ISSN : 2146-3123
E-ISSN : 2146-3131

Yavor Enchev1
1Department of Neurosurgery, Medical University of Varna, St. Marina University Hospital, Varna, Bulgaria
DOI : 10.5152/balkanmedj.2015.15481
Pages : 337-346

Neurosurgery represents a zero tolerance environment for medical errors, especially preventable ones like all types of wrong site surgery, complications due to the incorrect positioning of patients for neurosurgical interventions and complications due to failure of the devices required for the specific procedure.

Following the excellent and encouraging results of the safety checklists in intensive care medicine and in other surgical areas, the checklist was naturally introduced in neurosurgery. To date, the reported world experience with neurosurgical checklists is limited to 15 series with fewer than 20,000 cases in various neurosurgical areas.
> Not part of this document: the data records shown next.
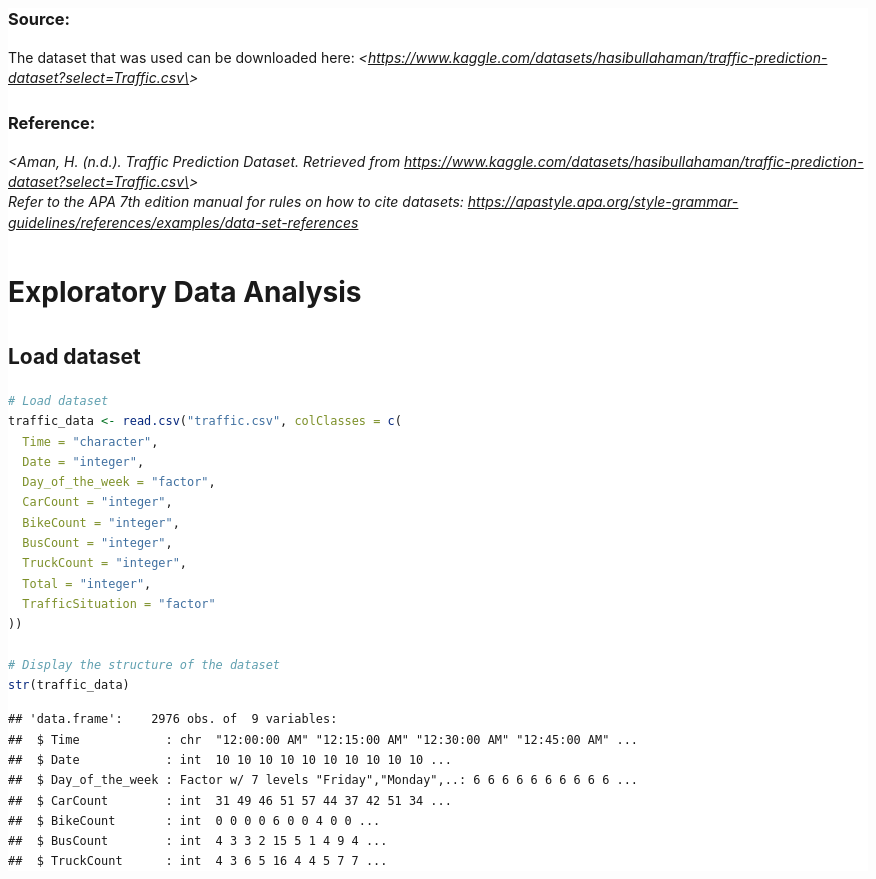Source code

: ### Source:

The dataset that was used can be downloaded here: *\<<a
href="https://www.kaggle.com/datasets/hasibullahaman/traffic-prediction-dataset?select=Traffic.csv\"
class="uri">https://www.kaggle.com/datasets/hasibullahaman/traffic-prediction-dataset?select=Traffic.csv\</a>\>*

### Reference:

*\<Aman, H. (n.d.). Traffic Prediction Dataset. Retrieved from <a
href="https://www.kaggle.com/datasets/hasibullahaman/traffic-prediction-dataset?select=Traffic.csv\"
class="uri">https://www.kaggle.com/datasets/hasibullahaman/traffic-prediction-dataset?select=Traffic.csv\</a>\>  
Refer to the APA 7th edition manual for rules on how to cite datasets:
<https://apastyle.apa.org/style-grammar-guidelines/references/examples/data-set-references>*

# Exploratory Data Analysis

## Load dataset

``` r
# Load dataset
traffic_data <- read.csv("traffic.csv", colClasses = c(
  Time = "character",
  Date = "integer",
  Day_of_the_week = "factor",
  CarCount = "integer",
  BikeCount = "integer",
  BusCount = "integer",
  TruckCount = "integer",
  Total = "integer",
  TrafficSituation = "factor"
))

# Display the structure of the dataset
str(traffic_data)
```

    ## 'data.frame':    2976 obs. of  9 variables:
    ##  $ Time            : chr  "12:00:00 AM" "12:15:00 AM" "12:30:00 AM" "12:45:00 AM" ...
    ##  $ Date            : int  10 10 10 10 10 10 10 10 10 10 ...
    ##  $ Day_of_the_week : Factor w/ 7 levels "Friday","Monday",..: 6 6 6 6 6 6 6 6 6 6 ...
    ##  $ CarCount        : int  31 49 46 51 57 44 37 42 51 34 ...
    ##  $ BikeCount       : int  0 0 0 0 6 0 0 4 0 0 ...
    ##  $ BusCount        : int  4 3 3 2 15 5 1 4 9 4 ...
    ##  $ TruckCount      : int  4 3 6 5 16 4 4 5 7 7 ...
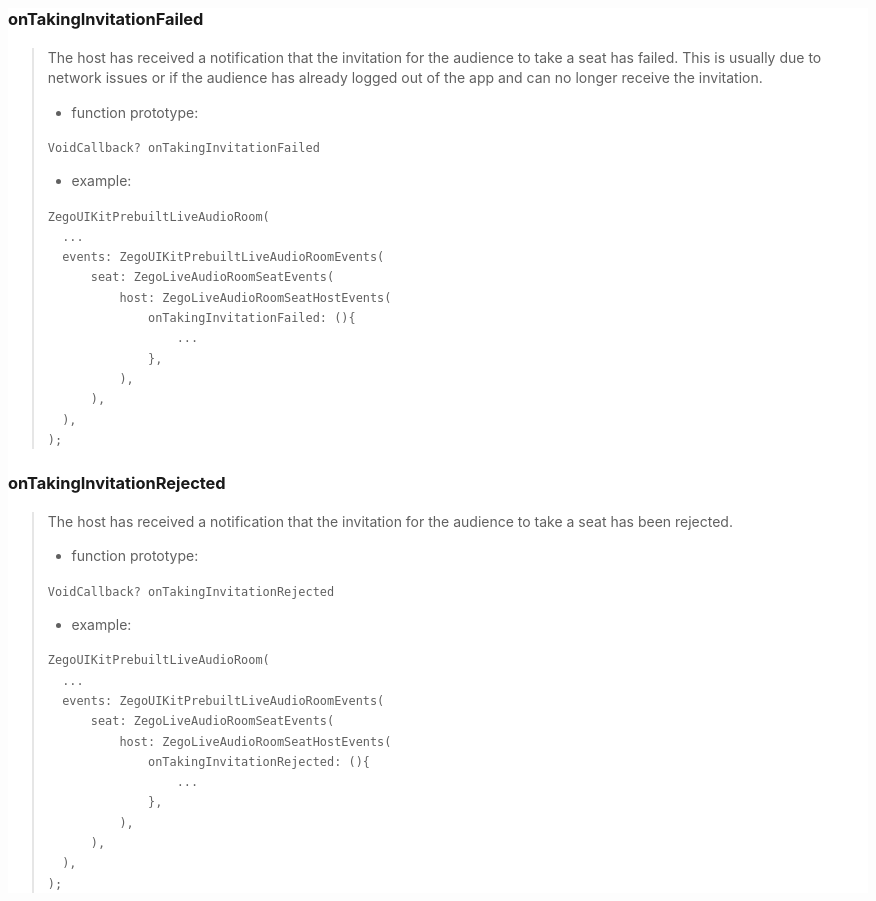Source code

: ### onTakingInvitationFailed

>
> The host has received a notification that the invitation for the audience
to take a seat has failed.
> This is usually due to network issues or if the audience has already
logged out of the app and can no longer receive the invitation.
>
>- function prototype:
>```dart
>VoidCallback? onTakingInvitationFailed
>```
>- example:
>```dart
>ZegoUIKitPrebuiltLiveAudioRoom(
>   ...
>   events: ZegoUIKitPrebuiltLiveAudioRoomEvents(
>       seat: ZegoLiveAudioRoomSeatEvents(
>           host: ZegoLiveAudioRoomSeatHostEvents(
>               onTakingInvitationFailed: (){
>                   ...
>               },
>           ),
>       ),
>   ),
>);
>```

### onTakingInvitationRejected

>
> The host has received a notification that the invitation for the audience to take a seat has been rejected.
>
>- function prototype:
>```dart
>VoidCallback? onTakingInvitationRejected
>```
>- example:
>```dart
>ZegoUIKitPrebuiltLiveAudioRoom(
>   ...
>   events: ZegoUIKitPrebuiltLiveAudioRoomEvents(
>       seat: ZegoLiveAudioRoomSeatEvents(
>           host: ZegoLiveAudioRoomSeatHostEvents(
>               onTakingInvitationRejected: (){
>                   ...
>               },
>           ),
>       ),
>   ),
>);
>```

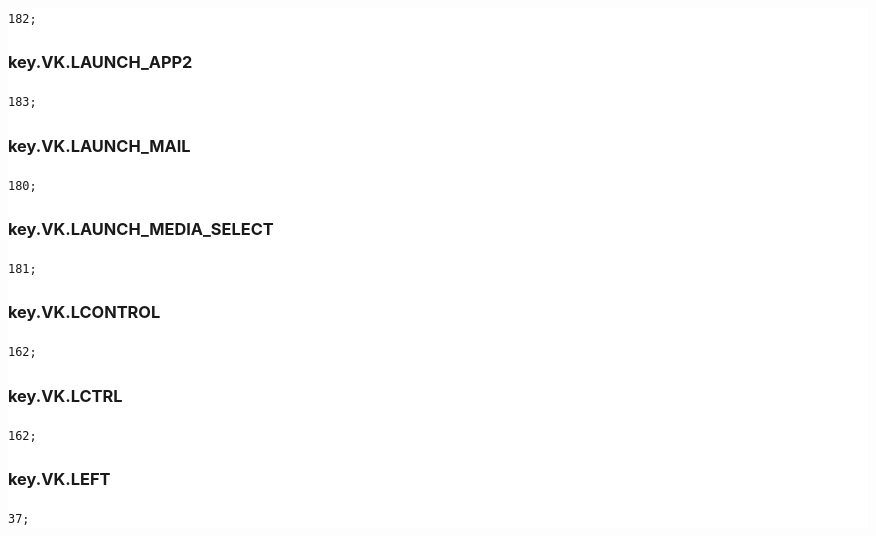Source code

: 
```aardio
182;
```



<a id="key.VK.LAUNCH_APP2"></a>
### key.VK.LAUNCH_APP2 
 

```aardio
183;
```



<a id="key.VK.LAUNCH_MAIL"></a>
### key.VK.LAUNCH_MAIL 
 

```aardio
180;
```



<a id="key.VK.LAUNCH_MEDIA_SELECT"></a>
### key.VK.LAUNCH_MEDIA_SELECT 
 

```aardio
181;
```



<a id="key.VK.LCONTROL"></a>
### key.VK.LCONTROL 
 

```aardio
162;
```



<a id="key.VK.LCTRL"></a>
### key.VK.LCTRL 
 

```aardio
162;
```



<a id="key.VK.LEFT"></a>
### key.VK.LEFT 
 

```aardio
37;
```
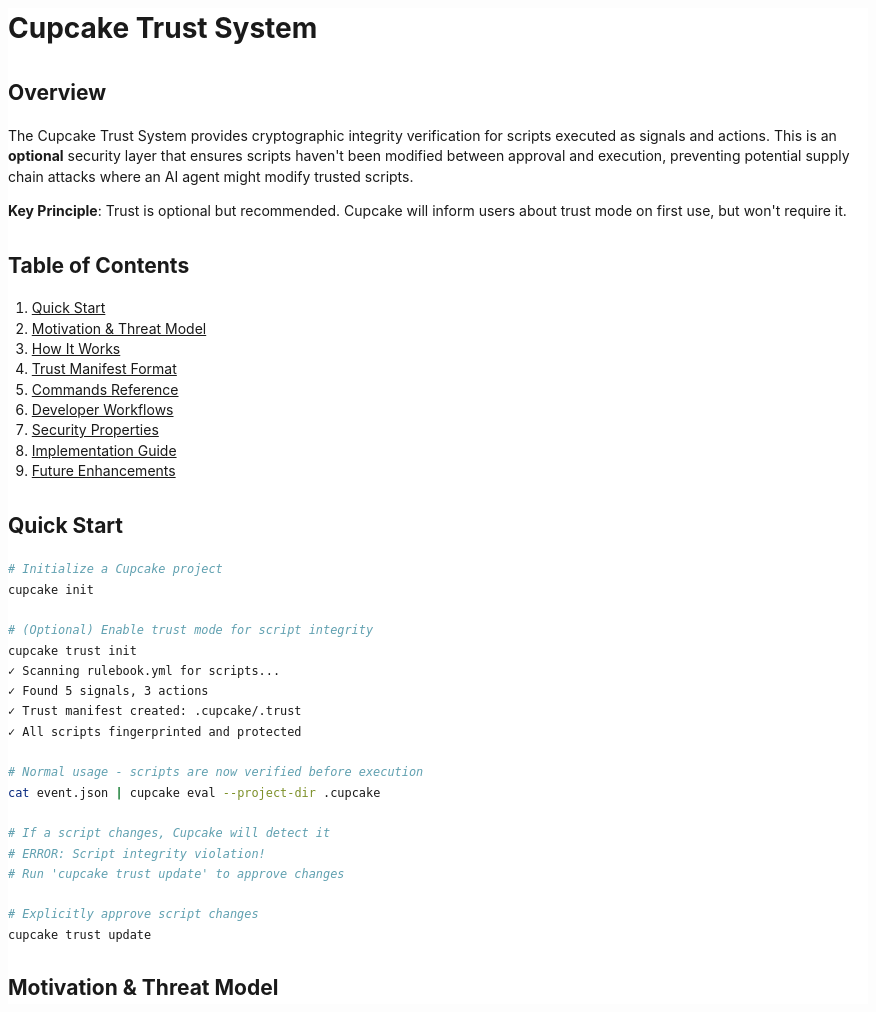 # Cupcake Trust System

## Overview

The Cupcake Trust System provides cryptographic integrity verification for scripts executed as signals and actions. This is an **optional** security layer that ensures scripts haven't been modified between approval and execution, preventing potential supply chain attacks where an AI agent might modify trusted scripts.

**Key Principle**: Trust is optional but recommended. Cupcake will inform users about trust mode on first use, but won't require it.

## Table of Contents

1. [Quick Start](#quick-start)
2. [Motivation & Threat Model](#motivation--threat-model)
3. [How It Works](#how-it-works)
4. [Trust Manifest Format](#trust-manifest-format)
5. [Commands Reference](#commands-reference)
6. [Developer Workflows](#developer-workflows)
7. [Security Properties](#security-properties)
8. [Implementation Guide](#implementation-guide)
9. [Future Enhancements](#future-enhancements)

## Quick Start

```bash
# Initialize a Cupcake project
cupcake init

# (Optional) Enable trust mode for script integrity
cupcake trust init
✓ Scanning rulebook.yml for scripts...
✓ Found 5 signals, 3 actions
✓ Trust manifest created: .cupcake/.trust
✓ All scripts fingerprinted and protected

# Normal usage - scripts are now verified before execution
cat event.json | cupcake eval --project-dir .cupcake

# If a script changes, Cupcake will detect it
# ERROR: Script integrity violation!
# Run 'cupcake trust update' to approve changes

# Explicitly approve script changes
cupcake trust update
```

## Motivation & Threat Model
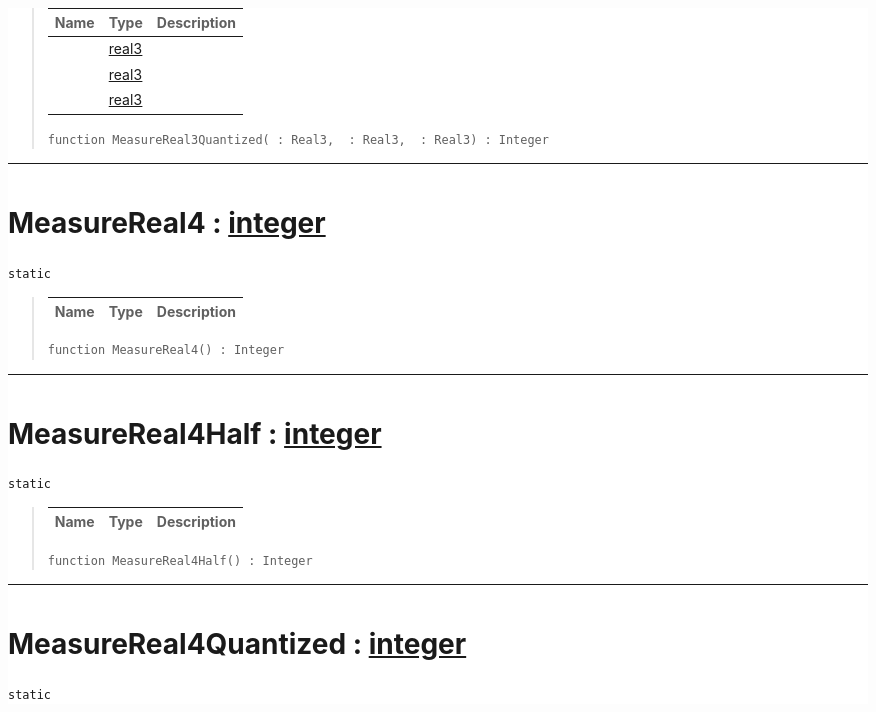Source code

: > 
> |Name|Type|Description|
> |---|---|---|
> ||[real3](https://github.com/ArendDanielek/ZeroDocsTest/blob/master/code_reference/zilch_base_types/real3.markdown)| |
> ||[real3](https://github.com/ArendDanielek/ZeroDocsTest/blob/master/code_reference/zilch_base_types/real3.markdown)| |
> ||[real3](https://github.com/ArendDanielek/ZeroDocsTest/blob/master/code_reference/zilch_base_types/real3.markdown)| |
> ``` lang=cpp, name=Zilch
> function MeasureReal3Quantized( : Real3,  : Real3,  : Real3) : Integer
> ``` 


---  
 #  MeasureReal4 : [integer](https://github.com/ArendDanielek/ZeroDocsTest/blob/master/code_reference/zilch_base_types/integer.markdown)

 `static`

> 
> |Name|Type|Description|
> |---|---|---|
> ``` lang=cpp, name=Zilch
> function MeasureReal4() : Integer
> ``` 


---  
 #  MeasureReal4Half : [integer](https://github.com/ArendDanielek/ZeroDocsTest/blob/master/code_reference/zilch_base_types/integer.markdown)

 `static`

> 
> |Name|Type|Description|
> |---|---|---|
> ``` lang=cpp, name=Zilch
> function MeasureReal4Half() : Integer
> ``` 


---  
 #  MeasureReal4Quantized : [integer](https://github.com/ArendDanielek/ZeroDocsTest/blob/master/code_reference/zilch_base_types/integer.markdown)

 `static`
The purpose of this review was to study the reported neurosurgical checklists according to the following parameters: year of publication; country of origin; area of neurosurgery; type of neurosurgical procedureelective or emergency; person in charge of the checklist completion; participants involved in completion; whether they prevented incorrect site surgery; whether they prevented complications due to incorrect positioning of the patients for neurosurgical interventions; whether they prevented complications due to failure of the devices required for the specific procedure; their specific aims; educational preparation and training; the time needed for checklist completion; study duration and phases; number of cases included; barriers to implementation; efforts to implementation; team appreciation; and safety outcomes.

Based on this analysis, it could be concluded that neurosurgical checklists represent an efficient, reliable, cost-effective and time-saving tool for increasing patient safety and elevating the neurosurgeons’ self-confidence. Every neurosurgical department must develop its own neurosurgical checklist or adopt and modify an existing one according to its specific features and needs in an attempt to establish or develop its safety culture. The world, continental, regional and national neurosurgical societies could promote safety checklists and their benefits.